Main Content

Lesson 02: The Continuous Reinventing of the Machinery of Government

The Administrative State

The Constitution was developed at a time when developing a system of administration and providing goods and services to the public through public action was less of an issue than it became in later periods. Thus, the Constitution is largely silent on issues of administrative organization and process, other than specifying that Congress has the power to create (and by implication, remove) administrative bodies by regular legislation (no constitutional amendments required) subject to approval or veto by the president in that person's role as chief executive. 


Franklin Roosevelt

The result was a small and limited federal executive branch until the rise of PA in the period between the 1880s and the presidency of Franklin D. Roosevelt (1933–1945). It wasn't until the Roosevelt presidency that the United States created what scholars such as Richard Stillman call the "administrative state." This term implies a political/administrative system characterized by large public bureaucracies providing a range of public programs, some regulating private behavior and others providing direct services, such as unemployment insurance, road construction and maintenance, and so on. The administrative state in the United States was slow in coming compared to most other modern nations. As Stillman points out, most European nations went in the opposite direction in reconciling democracy and administration:  Their administrative states were established as monarchical systems that were later democratized, whereas the United States started as a virtually "stateless" system with minimal administrative capacity that gradually reconciled democracy with a large state apparatus. 
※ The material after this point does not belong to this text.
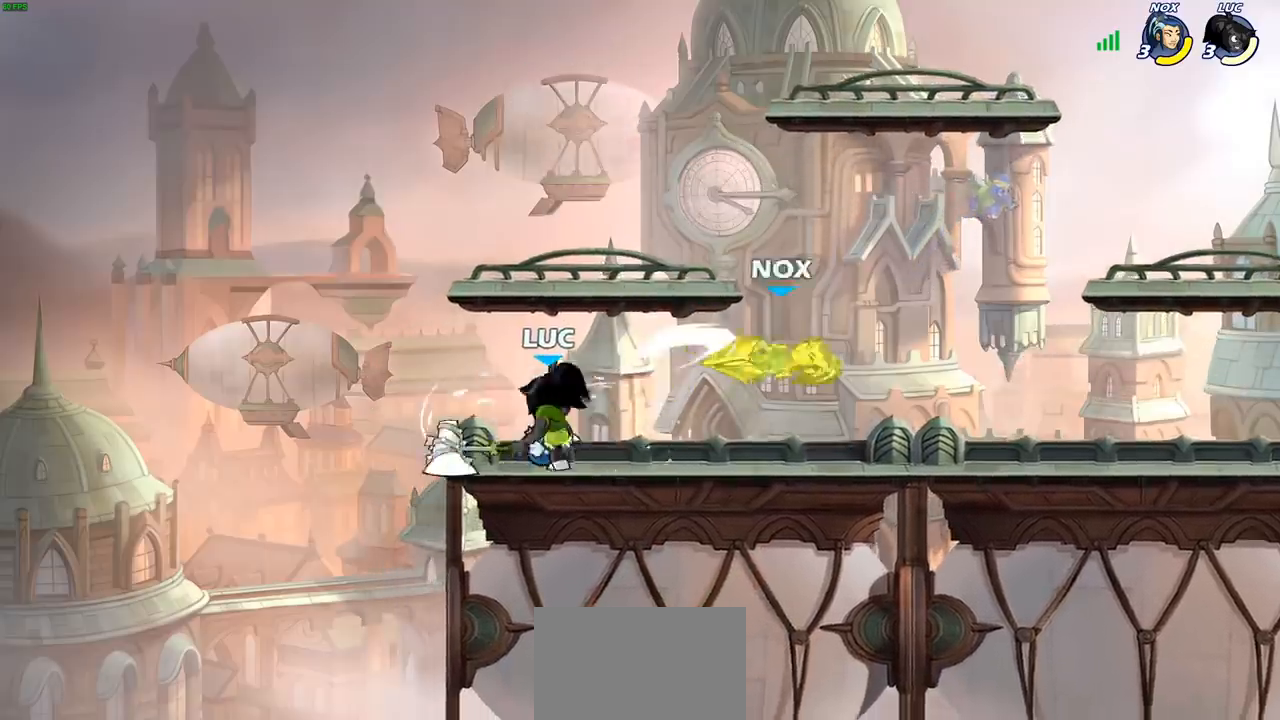
{"buttons": [], "left_stick": "right", "right_stick": "center", "events": [[100, "R2", "down"], [300, "R2", "up"], [300, "SQUARE", "down"], [500, "SQUARE", "up"]]}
When we speak of the administrative state, we mean the following:

  • A great deal of society's problems are assigned to public bureaucracies, and many of society's resources flow through public bureaucracies.
  • Much of the political dynamics in the system revolve around the control and direction of public policies administered by public bureaucracies.
  • An elaborate system of rules, laws, and delegated powers is needed to coordinate the various elements of the state and ensure it's controlled by political elites in the three constitutional branches of government.